O.J. Simpson is a creature of habit – and murder, don’t forget murder
A few weeks ago O.J. Simpson’s girlfriend cheated on him with a handyman. O.J. confronted the guy and threatened to kill him. Now why does this sound familiar? The New York Post reports:
With his gal pal, Nicole look-alike Christie Prody, next to him, Simpson peeled his Lexus sedan into the driveway in the late evening as Marlene Gonzalez was parking her brawny hubby’s pickup truck.
Simpson made a beeline for her, shouting, “I need to f- – -ing talk to you,” Marlene Gonzalez said.
He told her that her husband had sex with Prody earlier that day, she said.
“I told him he had to solve that problem with his girlfriend,” she said.
Janos Gonzalez, who had been inside, emerged and told Simpson to leave.

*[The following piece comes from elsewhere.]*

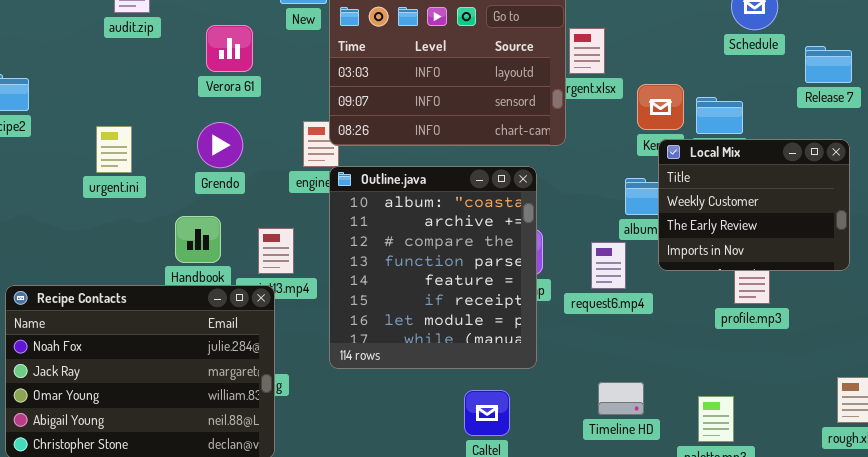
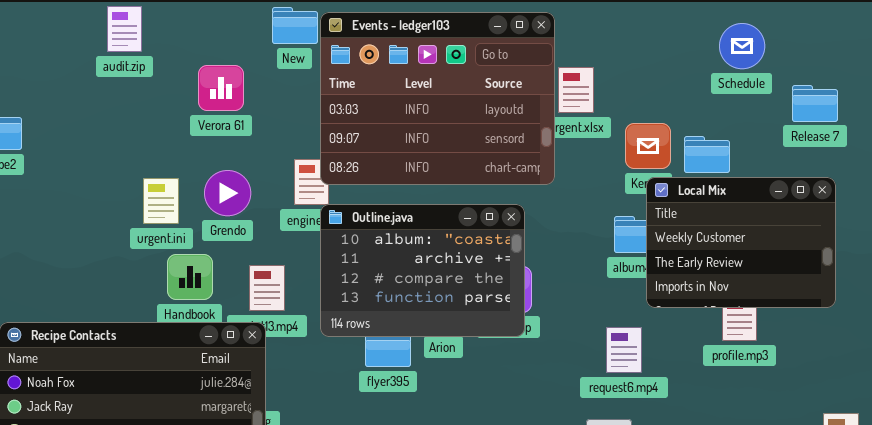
Grendo: [197,122,243,168] -> [204,170,251,216], moved
urgent.ini: [96,126,132,173] -> [143,178,179,224], moved
Outline.java: [329,166,537,369] -> [320,204,525,337], resized
request6.mp4: [591,242,626,289] -> [606,327,642,373], moved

But Simpson told the lantern-jawed lothario: “Come over here. I’m going to f- – -ing kill you,” Marlene Gonzalez said.
Simpson then placed his hand behind him as if drawing a gun, she said.
Okay, stop for a minute. If you’ve had sex with O.J. Simpson’s girlfriend and he shows up at your house threatening to kill you, it’s a safe bet that HE F—ING WILL! How stupid do you get? Who does this guy think he is coming out of the house? I didn’t know Superman’s real name was Janos Gonzalez. Apparently I’ve been misinformed, because Janos here is going to demonstrate how bullets bounce off his chest.
NOTE: When did the Post start writing like a harlequin novel? “Brawny hubby?” “Lantern-jawed lothario?” This isn’t even Page Six, this is their actual news. I tried to read about the presidential candidates, but I got confused when the stable-hand started churning the lady-of-the-house’s butter while the baron was out to market.